All of this leads to one of the key moments in the Bible. After all of this interaction, Moses asks God for a name so he can share with the people on whose behalf he is acting. God says, “I am who I am,” and if you’re looking to shorten it, just go with “I am sent me.” There’s a lot to say about this name. Notice first of all that it’s really a state of being. I am. God’s name is not some random noun. God is being itself. So, it’s both a name and something that constantly is moving beyond the confines of a name. It’s from this designation that we get YHWH, which we pronounce Yahweh and which many Jews never pronounce out of reverence for The Name, instead saying “Adonai,” which means “Lord” when they come across the word. In fact, if you’ve paid attention to your Bibles, you’ll see that this word gets translated as “The Lord” in small caps.

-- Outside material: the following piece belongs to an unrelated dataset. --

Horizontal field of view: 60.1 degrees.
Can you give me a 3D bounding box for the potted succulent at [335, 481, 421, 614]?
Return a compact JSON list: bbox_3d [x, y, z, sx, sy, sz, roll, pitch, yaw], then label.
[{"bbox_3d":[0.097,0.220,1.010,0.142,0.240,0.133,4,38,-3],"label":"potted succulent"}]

So, God answers Moses’ question and then goes further to show how God is directly relational and involved in history. The Lord is God of Moses’ ancestors, of Abraham, of Isaac, and of Jacob. God is not distant and far off. God is present in history, working with and through humanity for justice and freedom.

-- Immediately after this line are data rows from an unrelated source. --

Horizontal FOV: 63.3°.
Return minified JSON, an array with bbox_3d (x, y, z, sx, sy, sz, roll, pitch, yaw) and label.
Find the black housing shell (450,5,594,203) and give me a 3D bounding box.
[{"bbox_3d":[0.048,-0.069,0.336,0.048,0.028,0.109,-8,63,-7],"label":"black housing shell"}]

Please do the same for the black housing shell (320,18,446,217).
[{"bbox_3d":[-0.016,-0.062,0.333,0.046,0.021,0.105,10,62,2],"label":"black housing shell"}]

That is one of the central beliefs of Christianity. We just finished celebrating Christmas, and there is something to be said about how over a thousand years later God would again appear to shepherds out in the fields with another announcement of how God is acting in history, this time decisively in the birth of Jesus.

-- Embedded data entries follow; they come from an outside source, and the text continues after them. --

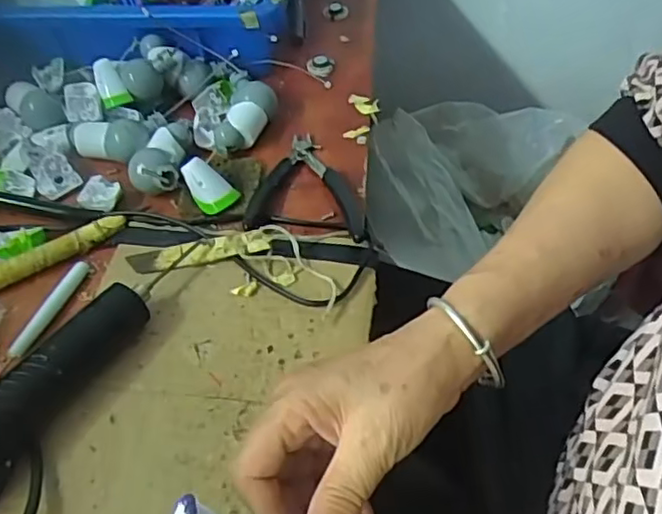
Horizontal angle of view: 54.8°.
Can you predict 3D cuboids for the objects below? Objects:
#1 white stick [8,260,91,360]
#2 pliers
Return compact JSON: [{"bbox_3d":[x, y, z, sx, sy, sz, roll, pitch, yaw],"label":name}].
[{"bbox_3d":[-0.189,0.033,0.430,0.011,0.009,0.077,17,54,19],"label":"white stick"},{"bbox_3d":[-0.014,-0.058,0.491,0.085,0.012,0.110,3,50,8],"label":"pliers"}]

This God who appeared to Moses in the burning bush continues to reveal himself in so many ways. Our New Testament text comes at the end of Luke’s gospel, where two dejected disciples were piecing their lives back together after Jesus’ death. On the road to Emmaus, the resurrected Jesus walked with them, although they did not recognize him throughout the journey. Still, he pointed to all the ways God was working, and finally it was in the breaking of bread — like we will do momentarily in communion — where the revelation became complete.
“Were not our hearts burning within us while he was talking to us on the road, while he was opening the scriptures to us?” they marveled. Like the burning bush, God in Christ through the Holy Spirit keeps burning in our hearts as we experience this gospel. God keeps bringing the holy here and working for the salvation of the world.
What are we to do with this? We, like Moses, need to be curious. We need to notice God in the world. We need to go at it with all of our heart, soul, mind, and strength. Even in the extraordinary showing up right here in the ordinary, we need to press in and see who God is and what God wants of us.
Who am I? It’s a question we’ll continually ask ourselves in every season of life, but part of its answer comes in engaging with who God thinks we are.
Who is God? It’s another question we’ll spend our lives asking, going deeper and deeper in God’s love, mystery, and grace.
For the holy is here, if only we tune our hearts to experience it.